● How to complete this task
Your answer should be an exact copy of the listing.

● Records supplied
* * *
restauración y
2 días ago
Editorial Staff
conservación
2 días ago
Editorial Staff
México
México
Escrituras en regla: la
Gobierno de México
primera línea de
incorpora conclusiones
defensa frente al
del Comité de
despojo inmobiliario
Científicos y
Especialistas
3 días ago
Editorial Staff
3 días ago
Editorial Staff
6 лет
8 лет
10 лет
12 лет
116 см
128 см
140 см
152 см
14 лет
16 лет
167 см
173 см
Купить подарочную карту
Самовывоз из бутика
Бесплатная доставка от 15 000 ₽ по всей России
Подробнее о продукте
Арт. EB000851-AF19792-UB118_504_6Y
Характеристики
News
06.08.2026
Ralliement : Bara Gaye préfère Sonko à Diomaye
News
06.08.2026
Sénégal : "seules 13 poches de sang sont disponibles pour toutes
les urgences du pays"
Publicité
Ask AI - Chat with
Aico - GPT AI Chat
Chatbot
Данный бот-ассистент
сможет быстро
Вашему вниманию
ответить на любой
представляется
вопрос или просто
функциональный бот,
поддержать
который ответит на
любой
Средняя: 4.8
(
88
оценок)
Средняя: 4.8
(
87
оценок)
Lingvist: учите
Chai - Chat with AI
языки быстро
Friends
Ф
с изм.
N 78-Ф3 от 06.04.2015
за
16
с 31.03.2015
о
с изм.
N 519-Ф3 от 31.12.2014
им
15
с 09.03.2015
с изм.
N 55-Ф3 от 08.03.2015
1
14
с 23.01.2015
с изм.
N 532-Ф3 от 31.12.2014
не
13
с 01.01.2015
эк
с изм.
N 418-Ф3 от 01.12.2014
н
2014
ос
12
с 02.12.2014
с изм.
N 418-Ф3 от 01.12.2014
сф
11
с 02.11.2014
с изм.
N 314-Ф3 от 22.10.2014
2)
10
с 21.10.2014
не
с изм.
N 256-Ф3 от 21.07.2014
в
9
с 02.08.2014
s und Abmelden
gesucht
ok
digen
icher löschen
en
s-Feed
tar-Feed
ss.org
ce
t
* * *
● Result
restauración y
2 días ago
Editorial Staff
conservación
2 días ago
Editorial Staff
México
México
Escrituras en regla: la
Gobierno de México
primera línea de
incorpora conclusiones
defensa frente al
del Comité de
despojo inmobiliario
Científicos y
Especialistas
3 días ago
Editorial Staff
3 días ago
Editorial Staff
6 лет
8 лет
10 лет
12 лет
116 см
128 см
140 см
152 см
14 лет
16 лет
167 см
173 см
Купить подарочную карту
Самовывоз из бутика
Бесплатная доставка от 15 000 ₽ по всей России
Подробнее о продукте
Арт. EB000851-AF19792-UB118_504_6Y
Характеристики
News
06.08.2026
Ralliement : Bara Gaye préfère Sonko à Diomaye
News
06.08.2026
Sénégal : "seules 13 poches de sang sont disponibles pour toutes
les urgences du pays"
Publicité
Ask AI - Chat with
Aico - GPT AI Chat
Chatbot
Данный бот-ассистент
сможет быстро
Вашему вниманию
ответить на любой
представляется
вопрос или просто
функциональный бот,
поддержать
который ответит на
любой
Средняя: 4.8
(
88
оценок)
Средняя: 4.8
(
87
оценок)
Lingvist: учите
Chai - Chat with AI
языки быстро
Friends
Ф
с изм.
N 78-Ф3 от 06.04.2015
за
16
с 31.03.2015
о
с изм.
N 519-Ф3 от 31.12.2014
им
15
с 09.03.2015
с изм.
N 55-Ф3 от 08.03.2015
1
14
с 23.01.2015
с изм.
N 532-Ф3 от 31.12.2014
не
13
с 01.01.2015
эк
с изм.
N 418-Ф3 от 01.12.2014
н
2014
ос
12
с 02.12.2014
с изм.
N 418-Ф3 от 01.12.2014
сф
11
с 02.11.2014
с изм.
N 314-Ф3 от 22.10.2014
2)
10
с 21.10.2014
не
с изм.
N 256-Ф3 от 21.07.2014
в
9
с 02.08.2014
s und Abmelden
gesucht
ok
digen
icher löschen
en
s-Feed
tar-Feed
ss.org
ce
t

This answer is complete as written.